-------- Data supplied --------

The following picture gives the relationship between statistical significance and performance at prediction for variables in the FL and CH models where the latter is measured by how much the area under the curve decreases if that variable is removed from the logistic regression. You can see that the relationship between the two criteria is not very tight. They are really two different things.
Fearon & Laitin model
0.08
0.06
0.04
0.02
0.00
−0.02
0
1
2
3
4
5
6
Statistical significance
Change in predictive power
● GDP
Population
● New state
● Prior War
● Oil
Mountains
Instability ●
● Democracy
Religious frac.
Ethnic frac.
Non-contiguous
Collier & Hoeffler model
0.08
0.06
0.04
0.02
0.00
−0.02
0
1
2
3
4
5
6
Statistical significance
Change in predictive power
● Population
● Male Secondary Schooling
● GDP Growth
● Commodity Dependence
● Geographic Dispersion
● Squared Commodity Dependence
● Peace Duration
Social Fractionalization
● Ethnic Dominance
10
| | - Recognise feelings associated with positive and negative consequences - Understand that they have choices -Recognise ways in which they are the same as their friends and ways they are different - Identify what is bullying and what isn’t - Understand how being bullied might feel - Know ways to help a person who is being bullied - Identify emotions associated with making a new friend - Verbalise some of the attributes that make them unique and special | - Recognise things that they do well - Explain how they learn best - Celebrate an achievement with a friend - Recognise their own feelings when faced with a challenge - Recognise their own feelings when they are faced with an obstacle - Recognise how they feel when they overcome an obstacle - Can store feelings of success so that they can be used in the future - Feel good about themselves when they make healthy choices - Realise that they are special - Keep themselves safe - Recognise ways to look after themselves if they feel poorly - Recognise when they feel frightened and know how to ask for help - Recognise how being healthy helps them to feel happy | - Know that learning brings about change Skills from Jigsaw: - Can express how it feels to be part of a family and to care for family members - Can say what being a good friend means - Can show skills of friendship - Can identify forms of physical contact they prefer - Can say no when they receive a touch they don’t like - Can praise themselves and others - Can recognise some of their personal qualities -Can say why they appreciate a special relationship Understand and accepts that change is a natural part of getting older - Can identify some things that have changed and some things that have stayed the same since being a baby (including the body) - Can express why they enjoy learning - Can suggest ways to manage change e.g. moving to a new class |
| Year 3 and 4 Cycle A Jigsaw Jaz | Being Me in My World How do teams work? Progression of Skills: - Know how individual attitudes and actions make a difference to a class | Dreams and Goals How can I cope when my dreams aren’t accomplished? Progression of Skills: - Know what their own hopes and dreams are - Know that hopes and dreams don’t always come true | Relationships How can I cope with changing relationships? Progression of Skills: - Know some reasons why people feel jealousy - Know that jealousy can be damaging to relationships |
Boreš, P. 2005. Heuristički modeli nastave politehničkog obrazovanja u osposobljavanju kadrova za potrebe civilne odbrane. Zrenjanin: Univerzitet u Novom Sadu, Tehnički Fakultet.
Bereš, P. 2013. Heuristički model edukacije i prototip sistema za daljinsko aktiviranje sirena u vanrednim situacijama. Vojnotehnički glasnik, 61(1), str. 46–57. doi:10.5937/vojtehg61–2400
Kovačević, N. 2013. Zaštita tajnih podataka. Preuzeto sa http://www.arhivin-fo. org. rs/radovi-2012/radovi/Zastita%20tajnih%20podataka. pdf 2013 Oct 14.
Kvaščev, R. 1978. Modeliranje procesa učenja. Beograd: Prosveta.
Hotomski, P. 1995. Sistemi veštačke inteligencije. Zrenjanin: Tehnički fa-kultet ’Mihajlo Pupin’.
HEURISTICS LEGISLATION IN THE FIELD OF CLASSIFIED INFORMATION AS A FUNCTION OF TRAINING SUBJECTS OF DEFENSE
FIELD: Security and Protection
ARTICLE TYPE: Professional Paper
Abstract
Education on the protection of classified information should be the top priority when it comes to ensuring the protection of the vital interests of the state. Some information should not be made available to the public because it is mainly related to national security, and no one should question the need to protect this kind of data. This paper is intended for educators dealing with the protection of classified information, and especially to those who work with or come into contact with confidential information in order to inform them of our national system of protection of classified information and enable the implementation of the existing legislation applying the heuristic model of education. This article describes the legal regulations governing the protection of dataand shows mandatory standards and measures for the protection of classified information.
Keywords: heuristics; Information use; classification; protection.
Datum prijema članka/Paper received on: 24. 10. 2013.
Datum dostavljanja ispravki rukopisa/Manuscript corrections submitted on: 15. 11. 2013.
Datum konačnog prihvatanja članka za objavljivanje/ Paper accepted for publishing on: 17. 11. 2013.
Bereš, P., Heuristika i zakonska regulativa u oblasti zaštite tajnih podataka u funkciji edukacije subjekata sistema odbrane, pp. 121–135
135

--------

» The problem
Search the entries above for the word "Bereš", and copy every line where it occurs.

» Expected output
Bereš, P. 2013. Heuristički model edukacije i prototip sistema za daljinsko aktiviranje sirena u vanrednim situacijama. Vojnotehnički glasnik, 61(1), str. 46–57. doi:10.5937/vojtehg61–2400
Bereš, P., Heuristika i zakonska regulativa u oblasti zaštite tajnih podataka u funkciji edukacije subjekata sistema odbrane, pp. 121–135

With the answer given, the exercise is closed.